5. Displacement machine according to claim 3, characterized in that the cross-section and the pitches of the screw rotors (1, 11) are designed in such a way that the volumes of the chambers during the axial movement decrease in such a way that compression rates between 1:1 and 1:5 result.

6. Displacement machine according to claim 2, characterized in that large transverse profiles and large pitches are achieved on the suction side, and small profiles and small pitches on the pressure side, whereby compression rates of 1:2 to 1:10 are attained.
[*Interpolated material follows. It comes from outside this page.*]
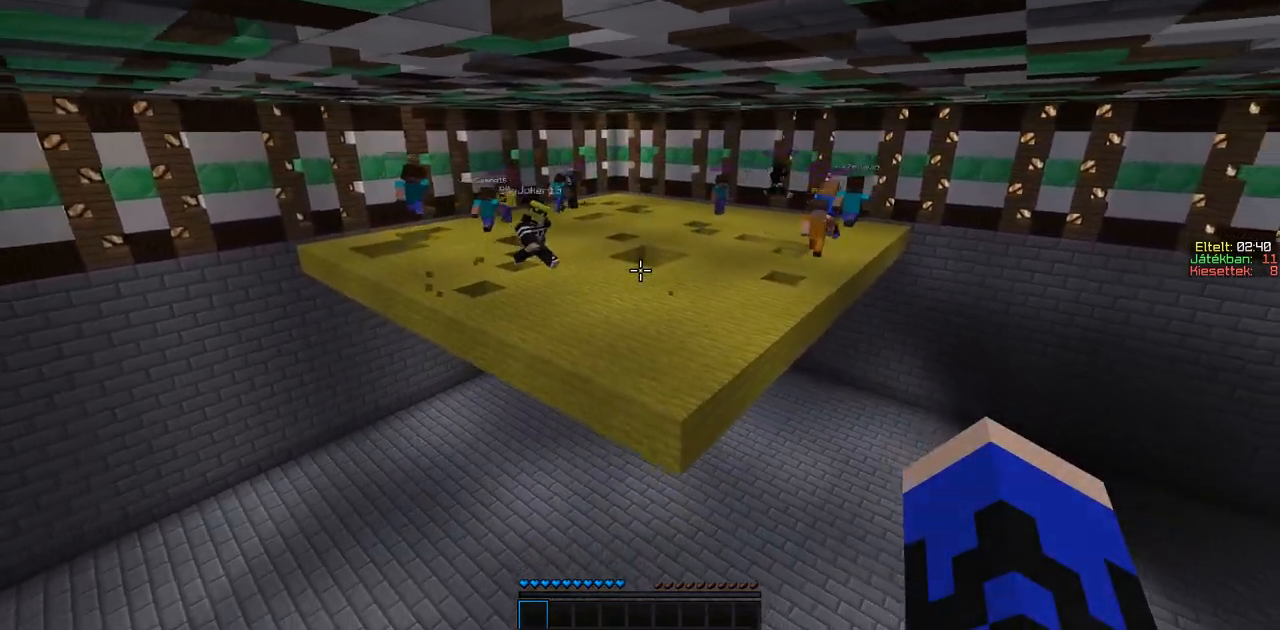
{"keys": [], "events": [[450, "s", "up"]]}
7. Displacement machine according to claim 1 or 2 or 3 or 6, characterized in that the gaps between the chambers, disposed axially staggered, can be changed by changing the relative axial position of both screw rotors (1, 11) with respect to each other at standstill or also during operation.

8. Displacement machine according to claim 7, characterized in that the change of the relative axial position of the two screw rotors (1, 11) with respect to each other causes small changes in the cross-section of the gap on the suction side and large changes in the cross-section of the gap on the pressure side, and that a continuously adjustable pressure difference control is achieved to such an extent.

9. Displacement machine according to claim 1 or 2 or 3 or 6, characterized in that the screw rotors (1, 11) are fabricated in two-piece moulds from a moldable mass, whereby the mould separation does not run over the rotor surfaces in mutual engagement, but is situated in each case at the rotor end.

10. Displacement machine according to claim 9, characterized in that the rotor material is ceramic and/or synthetic material.

11. Displacement machine according to one of the claims 1 to 10, characterized in that one of the two screw rotors is fixed centrally to the housing, and the other screw rotor in each case is borne eccentrically is a centrally borne supporting rotor, and rotates driven in a planetary way.

12. Displacement machine according to one of the claims 1 to 10, characterized in that both screw rotors (1, 11) are rotatably borne in the housing.